Tuesday, October 25, 2016

Under Blue Skies

Hurrah, we are safely. Arrived in San Fernando, a medium size town about two hours south of Santiago. It's early spring here, chilly nights and mornings, with pleasant and sunny days. This resembles so much the big agricultural area in Southern California, and the climate is the same. 

We have a cute little townhouse in walking distance of the town center, and across the street from a huge, twice- weekly farmers' and flea market. The varieties and low prices of produce here are unbelievable. There are many super markets and a shiny new mall, but real life takes place in the countless little shops and businesses that you might not think to go into. We are fortunate that our friend and landlord, Nicholas is an excellent and willing guide. He knows everyone.

I am trying to talk with people a bit but my limited Spanish is very limiting, and I often feel kind of dumb, but I'm working on it. Paula, the wife of Nicholas, is taking me to her English class tonight in hopes that I can learn something in reverse and possibly find a Spanish tutor. The free classes are offered by the Mormons, so I had better not agree to anything in Spanish.

   We will be traveling around in the future, but right now we are adjusting and learning and opening our eyes. We feel very safe here and well-befriended!

Saturday, October 8, 2016

And the Question is ....

Twelve days until we leave for Chile. I've had a lot of questions about this trip, and not just my own. They go something like this: Say where? You mean South America? Are you going on a mission trip? Why are you staying so long? And the big question is: Are you looking for a place to move if Trump wins the election? You probably would not be surprised how often I'm asked that question. 

The answers are: Yes, the Chile that lies along the southwest coast of South America. Yes, it is a very long way. No we are not going on a mission trip. We are going to visit, tour, and learn about a beautiful, fascinating country with warm, hospitable people. We are staying so long to have time to really see the country; to step over into Argentina for the wine country tours; and to see what it would be like to live in a foreign country for a while.
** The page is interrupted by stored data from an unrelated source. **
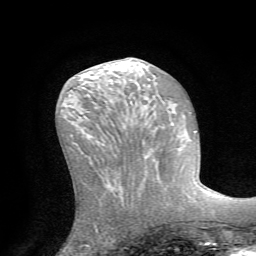
Breast MRI (dynamic contrast-enhanced), one axial slice; position 28 of 72 along the scan axis; cropped to one breast; dynamic contrast-enhanced series, time point 2 of 7 at this slice position (early post-contrast); 1.5 T; TE 4.2 ms, TR 8.7 ms; 2.2 mm slice thickness; 256 × 256 image matrix, field of view 180 × 180 mm. Female patient.
Outlined on this slice (semi-automatically segmented with operator editing):
- enhancing-tissue mask used for the functional tumour volume (all voxels passing the contrast-enhancement thresholds inside the analysis volume; usually the tumour): bounding box <139,153,166,199> (left, top, right, bottom; pixels)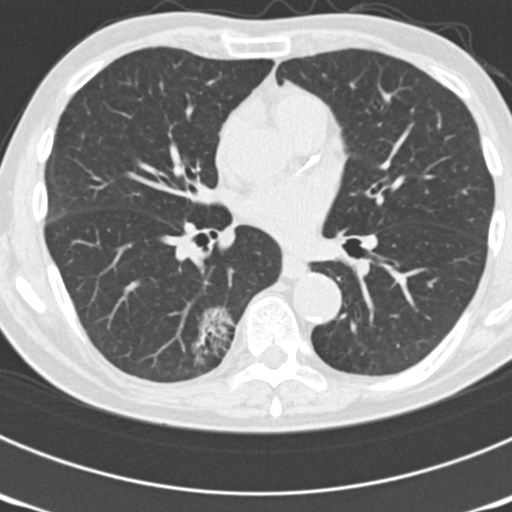
Low-dose screening chest CT, axial slice. Third screening round (two years after baseline). Lung window (W 1500 / L -600 HU). Standard (soft-tissue) reconstruction kernel (B30f). Male participant, aged 70 years at enrolment. Current smoker at enrolment.
• Expert reader's lesion annotation, box from (x=148, y=302) to (x=238, y=385) px.
• The screening reader recorded 3 non-calcified nodules or masses ≥4 mm on this exam (right upper lobe, left upper lobe, right lower lobe); which of them this box marks is not recorded.
• Participant outcome: lung cancer diagnosed 14 days after this screen — bronchiolo-alveolar adenocarcinoma, NOS, right lower lobe, poorly differentiated (G3), stage IB (AJCC 6th edition), 30 mm at pathology.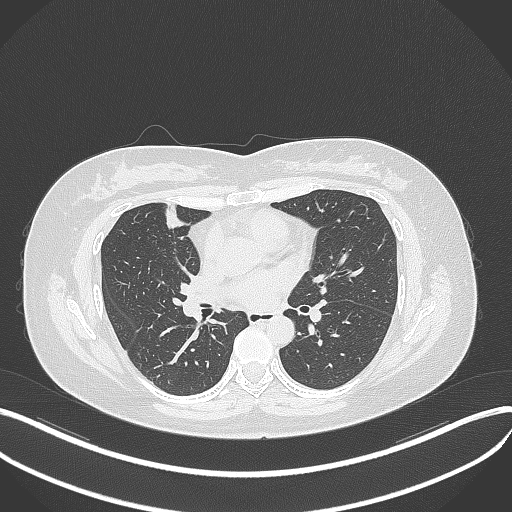
Chest CT, one axial slice. Position 163 of 273 along the scan axis. Reconstruction kernel B70f. 120 kVp. Lung window (W 1500 / L -600 HU). 1 mm slice thickness. 512 × 512 image matrix, field of view 400 × 400 mm. Patient: female, 42 years. Case-level facts recorded for this patient, not image findings: clinical TNM (as recorded): T1b N0 M0.
Annotated regions visible in this slice (rectangle marked by the reading radiologist):
- lung tumour (recorded histology: adenocarcinoma): bounding box (x1, y1, x2, y2) in pixels: (155, 202, 193, 236)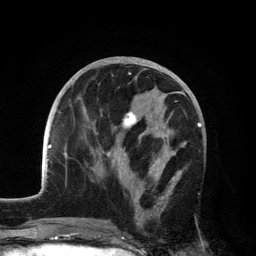
Breast MRI, one axial slice. Slice 59 of 134 in the series (ordered by position). Cropped to one breast. Dynamic contrast-enhanced series, time point 2 of 6 at this slice position (early post-contrast). 3 T. TE 2.8 ms, TR 7.5 ms. 1.2 mm slice thickness. 256 × 256 image matrix, field of view 175 × 175 mm. Female patient.
Outlined on this slice (semi-automatic segmentation, software-assisted and operator-edited):
- enhancing-tissue mask used for the functional tumour volume (all voxels passing the contrast-enhancement thresholds inside the analysis volume; usually the tumour): box from (x=102, y=101) to (x=182, y=227) px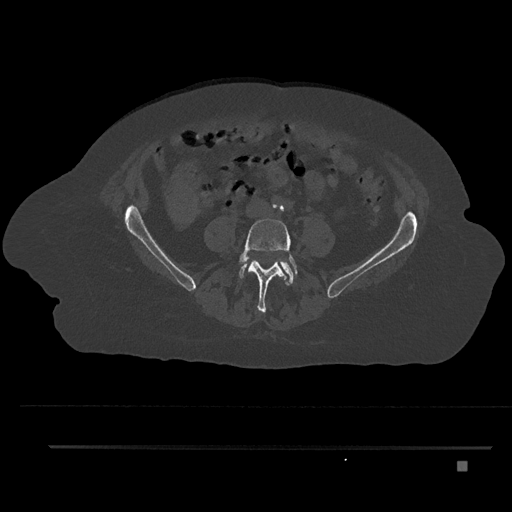
CT including the spine, one axial slice. Slice 75 of 797 in the series (ordered by position). Reconstruction kernel Br40s/3. 120 kVp. Bone window (W 1800 / L 400 HU). 0.5 mm slice thickness. 512 × 512 image matrix, field of view 437 × 437 mm. Female patient, age 76 years. Case-level facts recorded for this patient, not image findings: primary cancer: lung.
Structures marked on this image (semi-automatically segmented with operator editing):
- L4 vertebra: bounding box <237,218,298,313> (left, top, right, bottom; pixels)
- L5 vertebra: <239,260,297,285>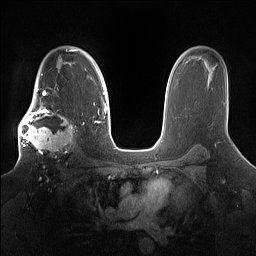
Breast MRI (dynamic contrast-enhanced), one axial slice. Position 107 of 160 along the scan axis. Dynamic contrast-enhanced series, time point 2 of 7 at this slice position (early post-contrast). 1.5 T. TE 1.4 ms, TR 5 ms. 1.2 mm slice thickness. 256 × 256 image matrix, field of view 360 × 360 mm. Female patient.
Annotated regions visible in this slice (semi-automatically segmented with operator editing):
- enhancing-tissue mask used for the functional tumour volume (all voxels passing the contrast-enhancement thresholds inside the analysis volume; usually the tumour): box from (x=18, y=98) to (x=80, y=157) px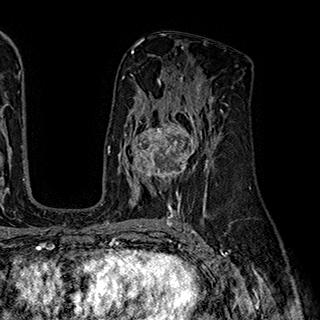
Breast MRI (dynamic contrast-enhanced), one axial slice; position 110 of 180 along the scan axis; cropped to one breast; dynamic contrast-enhanced series, time point 2 of 7 at this slice position (early post-contrast); 1.5 T; TE 2.8 ms, TR 5.4 ms; 1 mm slice thickness; 320 × 320 image matrix, field of view 225 × 225 mm. Female patient.
Structures marked on this image (semi-automatic segmentation, software-assisted and operator-edited):
- enhancing-tissue mask used for the functional tumour volume (all voxels passing the contrast-enhancement thresholds inside the analysis volume; usually the tumour): bounding box [x1, y1, x2, y2] px = [124, 110, 202, 195]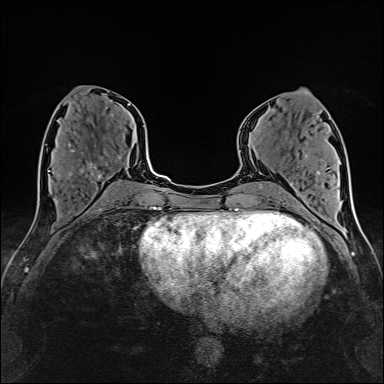
Breast MRI (dynamic contrast-enhanced), one axial slice; slice 67 of 160 in the series (ordered by position); cropped to one breast; dynamic contrast-enhanced series, time point 2 of 6 at this slice position (early post-contrast); 1.5 T; TE 2.4 ms, TR 5.2 ms; 384 × 384 image matrix, field of view 280 × 280 mm. Female patient.
Outlined on this slice (semi-automatic segmentation, software-assisted and operator-edited):
- enhancing-tissue mask used for the functional tumour volume (all voxels passing the contrast-enhancement thresholds inside the analysis volume; usually the tumour): bounding box <58,144,121,181> (left, top, right, bottom; pixels)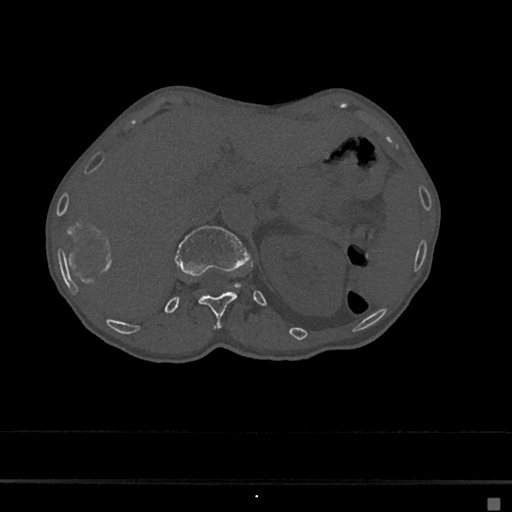
CT including the spine, one axial slice; position 107 of 797 along the scan axis; reconstruction kernel Br40s/3; 120 kVp; bone window (W 1800 / L 400 HU); 0.5 mm slice thickness; 512 × 512 image matrix, field of view 360 × 360 mm. Female patient, age 68 years. Case-level facts recorded for this patient, not image findings: primary cancer: renal.
Structures marked on this image (semi-automatically segmented with operator editing):
- L1 vertebra: bounding box (x1, y1, x2, y2) in pixels: (174, 226, 248, 275)
- T12 vertebra: (198, 291, 237, 327)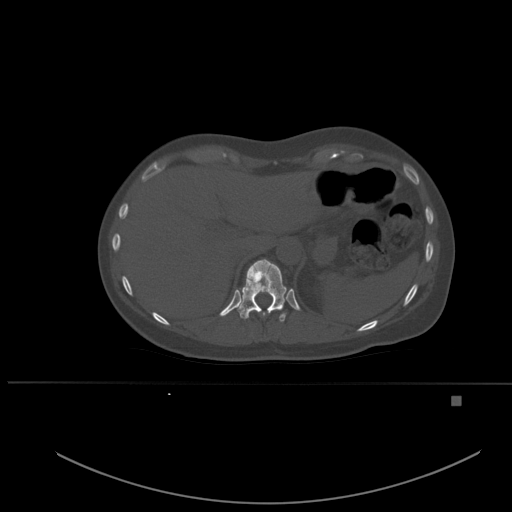
CT including the spine, one axial slice; position 276 of 651 along the scan axis; bone window (W 1800 / L 400 HU); 512 × 512 image matrix, field of view 443 × 443 mm. Female patient, age 49 years. Case-level facts recorded for this patient, not image findings: primary cancer: breast; vertebrae with lytic lesions (as recorded): L3, T12, L4.
Outlined on this slice (semi-automatic segmentation, software-assisted and operator-edited):
- T10 vertebra: bounding box (x1, y1, x2, y2) in pixels: (281, 308, 283, 315)
- T11 vertebra: (237, 259, 287, 322)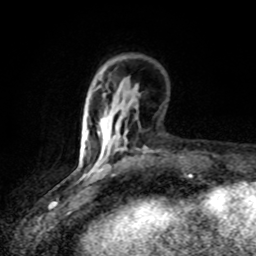
Breast MRI (dynamic contrast-enhanced), one axial slice. Slice 21 of 80 in the series (ordered by position). Cropped to one breast. Dynamic contrast-enhanced series, time point 2 of 8 at this slice position (early post-contrast). 1.5 T. TE 4.2 ms, TR 7 ms. 256 × 256 image matrix, field of view 145 × 145 mm. Female patient.
Structures marked on this image (semi-automatic segmentation, software-assisted and operator-edited):
- enhancing-tissue mask used for the functional tumour volume (all voxels passing the contrast-enhancement thresholds inside the analysis volume; usually the tumour): bounding box (x1, y1, x2, y2) in pixels: (91, 132, 101, 174)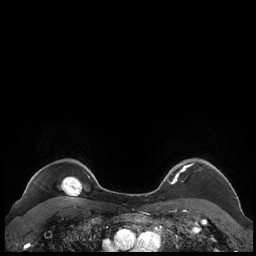
Breast MRI (dynamic contrast-enhanced), one axial slice; slice 185 of 248 in the series (ordered by position); dynamic contrast-enhanced series, time point 2 of 7 at this slice position (early post-contrast); 1.5 T; TE 1.9 ms, TR 4.1 ms; 256 × 256 image matrix. Female patient.
Outlined on this slice (semi-automatic segmentation, software-assisted and operator-edited):
- enhancing-tissue mask used for the functional tumour volume (all voxels passing the contrast-enhancement thresholds inside the analysis volume; usually the tumour): bounding box <159,161,227,189> (left, top, right, bottom; pixels)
As for the big question, well, maybe. We would be more inclined to choose another country to live in if Donald Trump were to become President of our country, but our curiosity about another place to live is not limited by whether or not he wins.

Our interest in another place to live has to do with the climate of hatred, bigotry, and gun violence that has taken over our country. That we have become a people who would for one second take Donald Trump seriously, says to me that this is not the America I know and love. I do not think these issues will disappear, regardless of the outcome of this painful election. We have more guns than people in this country. People are arming to the teeth for some kind of armageddon that I don't understand.

In Chile, as in many other countries, it is very difficult to get a gun. Most all of the gun owners are hunters who own hunting guns. It is not an indicator of patriotism to own a gun in Chile. 

I'm not going to live much longer. I would like to live the remainder of my life in peace. The fact that I see people in public places wearing guns on their hips nauseates me and terrifies me.

Would I like to get away from this mentality of divisiveness and violence? You bet. Is Chile the place? I really don't know, but it will be fun to see what it is like, and to live, if for only three months, in a place where I don't expect gunfire to interrupt the everyday process of living, and where I won't have to pray every day that the 5 and 6 year-old children I work with in school, won't be mowed down today by an AK-47.

So, I guess, we are thinking of moving. I wish it weren't so.